Celebrating National Girls & Women in Sports Day: Kids of STEEL

National Girls and Women in Sports Day is a day to celebrate girls and women in sport through recognition of those who have and continue to pave the way for this generation and generations to come. This day also brings awareness to the obstacles and disparities that have been addressed, yet are still present in the sports world today. 

Sports have always been a part of my life. My father was a coach, so before I could even walk I was surrounded by athletes, teams, coaches, and events. I played sports from my childhood through college and have been fortunate to have been encouraged and guided by many peers and mentors.  I was always encouraged to compete, to be strong, and to just do what I love, which was to compete. There was never a hesitation, even if I was the only girl on the team! 
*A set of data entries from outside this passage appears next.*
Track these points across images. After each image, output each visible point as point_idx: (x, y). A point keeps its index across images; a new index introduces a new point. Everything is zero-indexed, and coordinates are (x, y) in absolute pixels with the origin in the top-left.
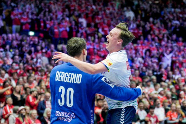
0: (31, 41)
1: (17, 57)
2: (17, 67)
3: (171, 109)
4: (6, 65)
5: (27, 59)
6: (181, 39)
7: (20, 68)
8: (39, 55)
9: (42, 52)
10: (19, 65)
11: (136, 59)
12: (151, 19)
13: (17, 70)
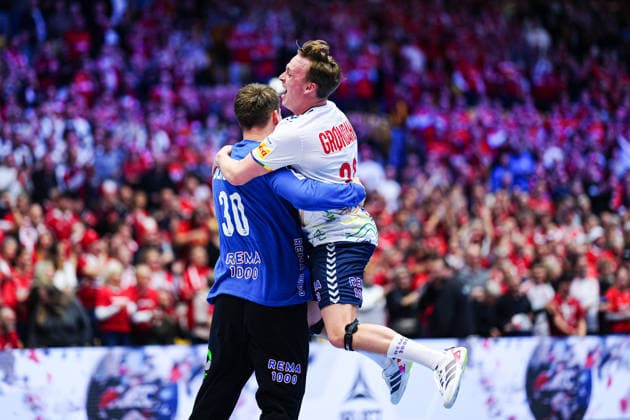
12: (595, 51)
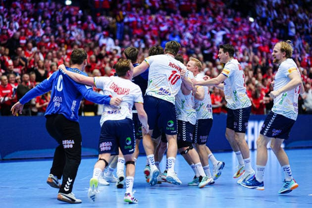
0: (67, 10)
1: (49, 28)
2: (48, 40)
3: (214, 92)
4: (36, 37)
5: (59, 31)
6: (239, 14)
7: (50, 41)
8: (73, 27)
9: (78, 25)
10: (50, 37)
11: (184, 34)
13: (47, 43)
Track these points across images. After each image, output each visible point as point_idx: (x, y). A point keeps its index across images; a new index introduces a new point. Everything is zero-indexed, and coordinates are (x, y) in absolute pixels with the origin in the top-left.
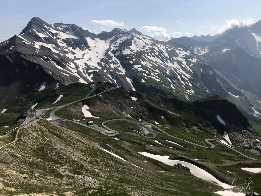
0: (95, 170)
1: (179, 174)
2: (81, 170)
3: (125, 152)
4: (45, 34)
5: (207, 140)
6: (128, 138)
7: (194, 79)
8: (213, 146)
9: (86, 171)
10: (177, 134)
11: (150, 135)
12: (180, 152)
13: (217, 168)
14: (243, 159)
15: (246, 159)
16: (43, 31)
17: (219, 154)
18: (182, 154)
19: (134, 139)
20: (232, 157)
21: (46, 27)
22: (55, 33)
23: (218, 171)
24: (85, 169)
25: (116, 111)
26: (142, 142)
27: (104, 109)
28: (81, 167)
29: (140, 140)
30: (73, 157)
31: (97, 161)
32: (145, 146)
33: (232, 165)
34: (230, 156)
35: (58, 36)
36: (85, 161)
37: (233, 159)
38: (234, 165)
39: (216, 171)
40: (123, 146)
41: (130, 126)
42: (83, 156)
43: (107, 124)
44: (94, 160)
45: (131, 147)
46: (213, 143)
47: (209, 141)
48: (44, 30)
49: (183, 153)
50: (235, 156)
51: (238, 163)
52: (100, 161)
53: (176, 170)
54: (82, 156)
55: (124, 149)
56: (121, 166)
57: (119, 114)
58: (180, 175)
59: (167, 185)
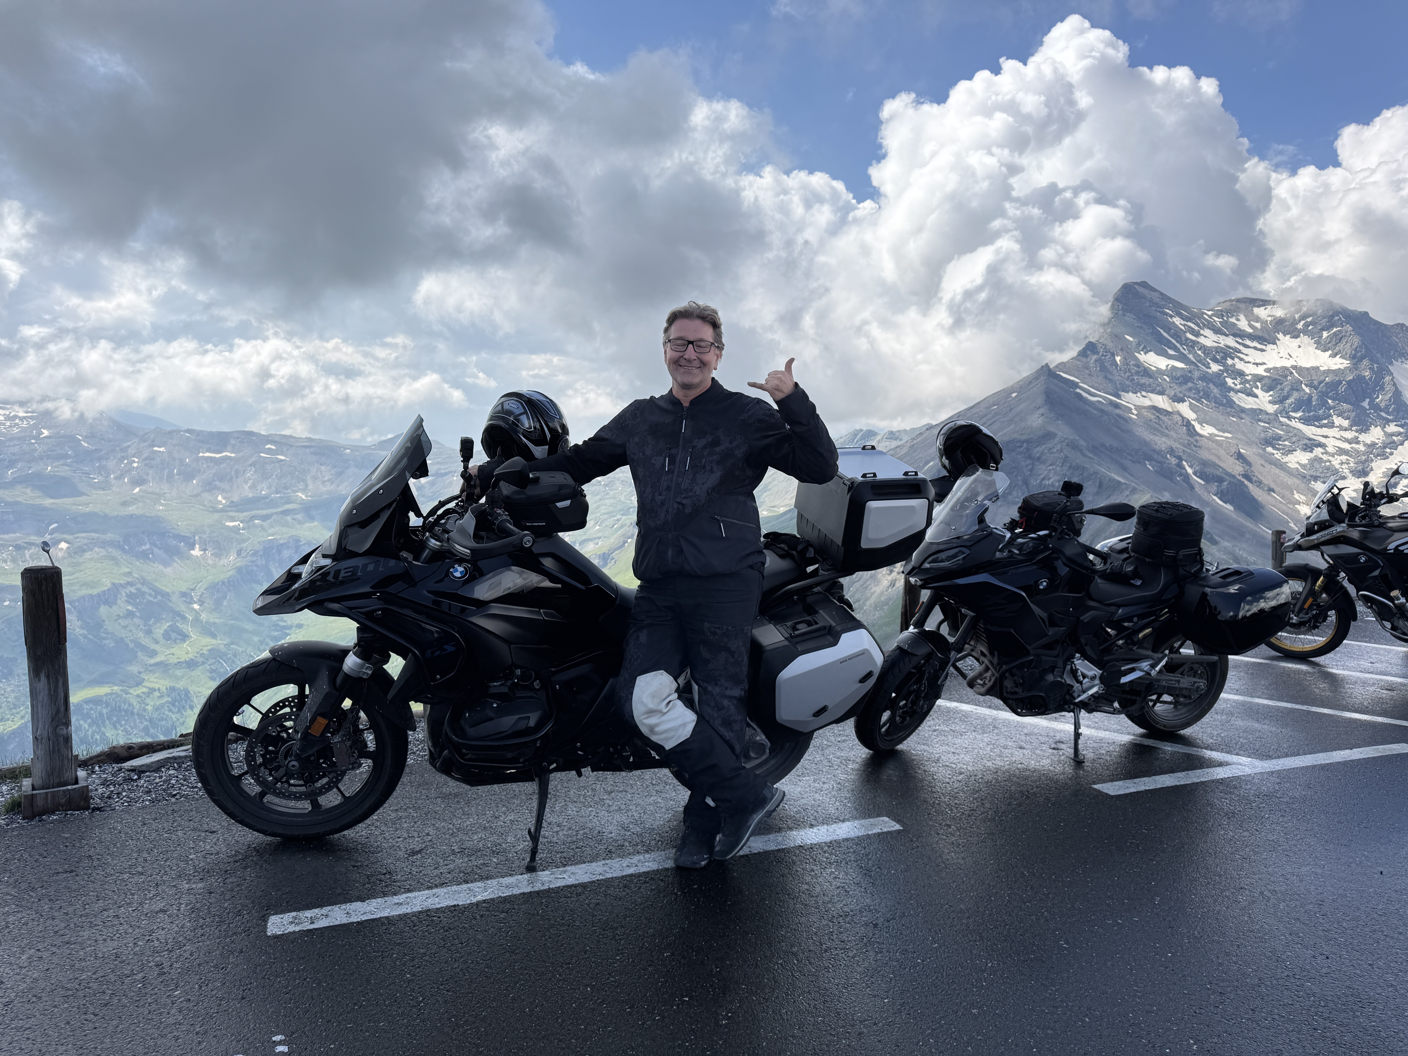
4: (1171, 352)
16: (1161, 340)
21: (1177, 321)
22: (1216, 345)
35: (1230, 362)
48: (1165, 334)
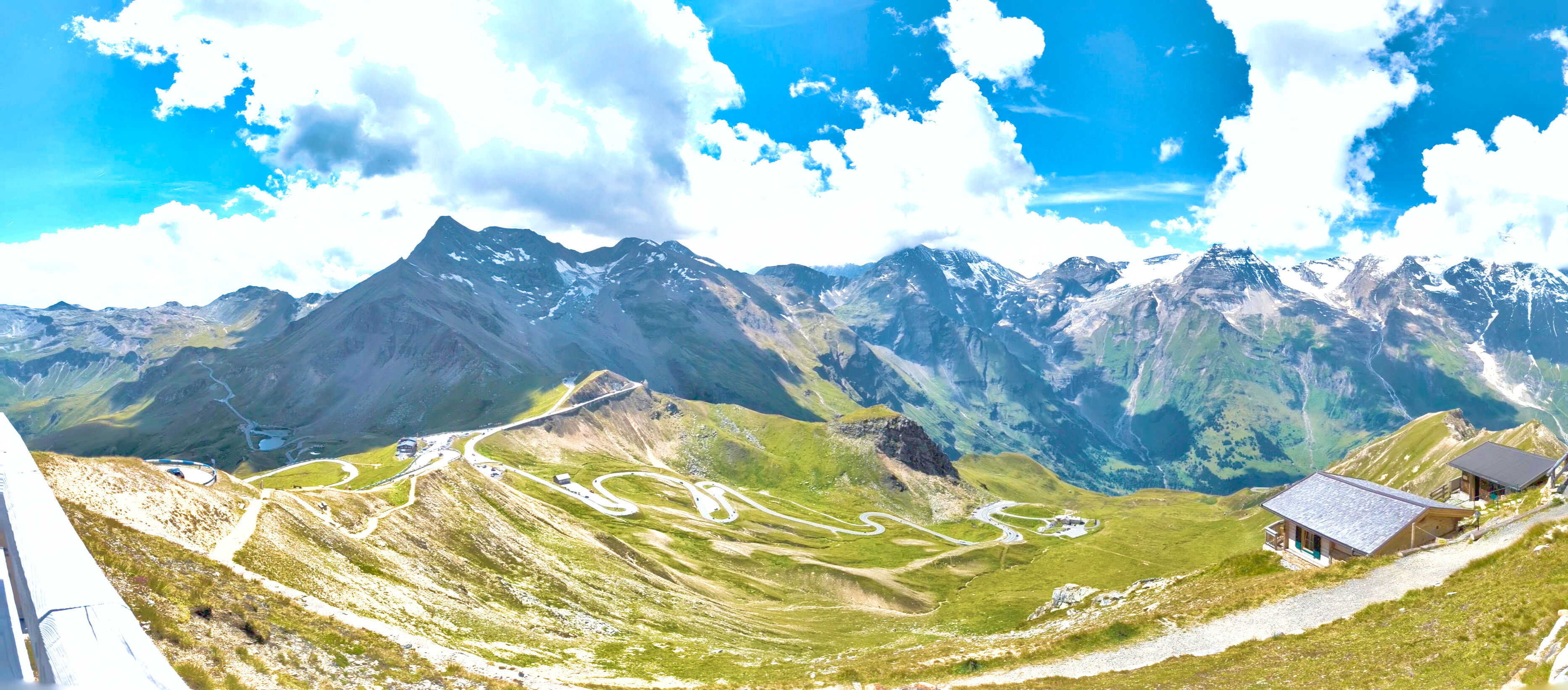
0: (596, 598)
1: (805, 604)
2: (563, 597)
3: (658, 557)
5: (864, 517)
6: (663, 521)
7: (822, 368)
8: (880, 529)
9: (576, 599)
10: (788, 508)
11: (720, 513)
12: (800, 552)
13: (897, 578)
14: (947, 548)
15: (954, 546)
17: (894, 544)
18: (807, 557)
19: (680, 523)
20: (926, 547)
23: (899, 584)
24: (570, 593)
25: (628, 450)
26: (700, 533)
27: (597, 445)
28: (562, 588)
29: (697, 527)
30: (539, 562)
31: (596, 578)
32: (711, 543)
33: (928, 565)
34: (920, 548)
36: (568, 574)
37: (928, 550)
38: (932, 565)
39: (896, 586)
40: (651, 542)
41: (668, 489)
42: (561, 563)
43: (605, 484)
44: (589, 575)
45: (671, 546)
46: (880, 523)
47: (870, 518)
49: (810, 553)
50: (930, 544)
51: (940, 557)
52: (603, 576)
53: (796, 595)
54: (557, 561)
55: (656, 550)
56: (660, 592)
57: (636, 458)
58: (809, 607)
59: (783, 632)
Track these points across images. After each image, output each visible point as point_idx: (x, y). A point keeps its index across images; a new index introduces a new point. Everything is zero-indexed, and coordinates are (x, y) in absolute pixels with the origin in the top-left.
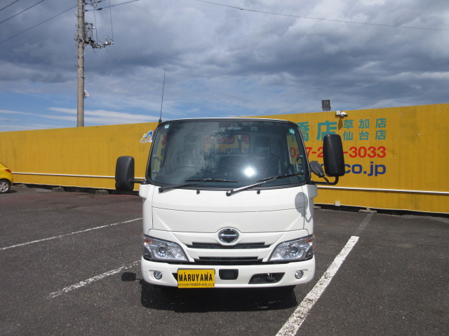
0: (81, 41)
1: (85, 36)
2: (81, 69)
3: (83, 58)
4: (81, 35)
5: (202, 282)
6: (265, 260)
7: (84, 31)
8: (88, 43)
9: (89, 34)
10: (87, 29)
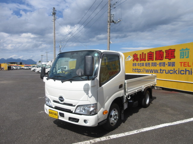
0: (109, 22)
1: (110, 20)
2: (109, 33)
3: (110, 28)
4: (109, 19)
5: (55, 116)
6: (73, 112)
7: (110, 18)
8: (111, 22)
9: (112, 18)
10: (111, 17)
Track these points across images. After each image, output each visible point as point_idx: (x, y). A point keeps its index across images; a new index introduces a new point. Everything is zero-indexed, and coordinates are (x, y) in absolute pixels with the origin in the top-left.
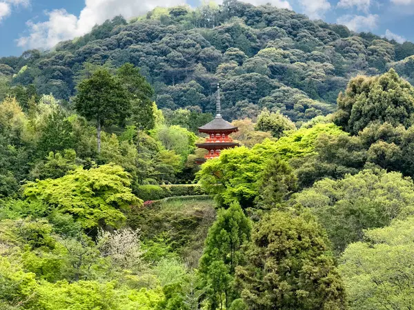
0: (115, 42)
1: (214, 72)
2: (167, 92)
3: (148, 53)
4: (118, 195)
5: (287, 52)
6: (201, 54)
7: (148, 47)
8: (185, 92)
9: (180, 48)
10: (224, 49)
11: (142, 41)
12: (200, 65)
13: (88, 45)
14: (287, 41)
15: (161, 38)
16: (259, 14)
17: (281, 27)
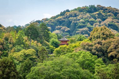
0: (66, 17)
1: (93, 25)
2: (79, 31)
3: (74, 20)
4: (32, 57)
5: (113, 20)
6: (89, 20)
7: (75, 18)
8: (84, 31)
9: (83, 19)
10: (96, 19)
11: (73, 16)
12: (89, 23)
13: (58, 17)
14: (114, 17)
15: (78, 16)
16: (107, 9)
17: (112, 13)
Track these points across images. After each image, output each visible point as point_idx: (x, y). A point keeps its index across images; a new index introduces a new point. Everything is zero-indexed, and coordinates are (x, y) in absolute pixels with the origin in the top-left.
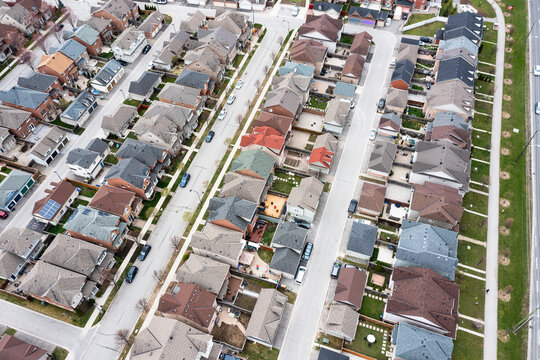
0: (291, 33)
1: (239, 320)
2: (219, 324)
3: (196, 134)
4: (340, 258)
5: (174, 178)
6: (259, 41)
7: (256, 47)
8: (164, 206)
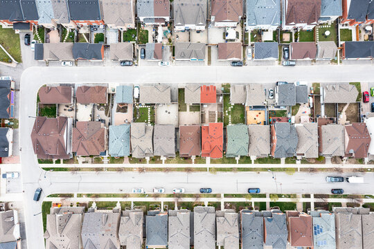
0: (47, 169)
1: (341, 111)
2: (348, 122)
3: (206, 204)
4: (279, 64)
5: (254, 200)
6: (71, 196)
7: (80, 196)
8: (280, 196)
My grandmother was an athlete and shared her stories. I quickly learned that there were more obstacles to face than just learning a new skill. I learned from her that gender had dictated uniforms and the rules of the game. Many of these barriers have improved over the years however, these stories provided a framework to allow me to reflect on my experiences and have influenced many of my decisions.

After finishing my collegiate career, I have remained active and have also shifted to coaching. I knew this was the right choice as I would not only be able to coach a sport that I am passionate about but also mentor young women through a pivotal time in their life. The experience of coaching reinforced the impact that sport can have on an individual and that this was the right decision for me.  This decision allowed me to recognize how much sport can make an impact. 

After two years of coaching soccer and graduating with my master's, I found myself in an interesting space. With a background in early childhood education, a master's in communication, and a passion for sport, how could I find a career that aligns with my experiences and values? I landed at P3R coordinating the Kids of STEEL program, where I found just that. 

The Kids of STEEL program is a free running program that is accessible to all kids.  Our Kids of STEEL Coaches are volunteers from teams’ respective communities. We’re happy to report that over 70% of our coaches are women. This is above the national average of only 25.3% of youth head coaches being female. One of the many things that I value about this program is that it is creating space for not only accessible youth programs but for women to be encouraged and included in the sport of running while given the resources and support to positively impact their community. 

In reflection, I have dedicated my entire life to sport. Through this journey so far, I have realized the importance of visibility and the importance of young girls and boys to see women not only in coaching positions but in every aspect of the sports industry. This visibility will encourage the next generation of athletes to recognize that sports are a space where everyone belongs.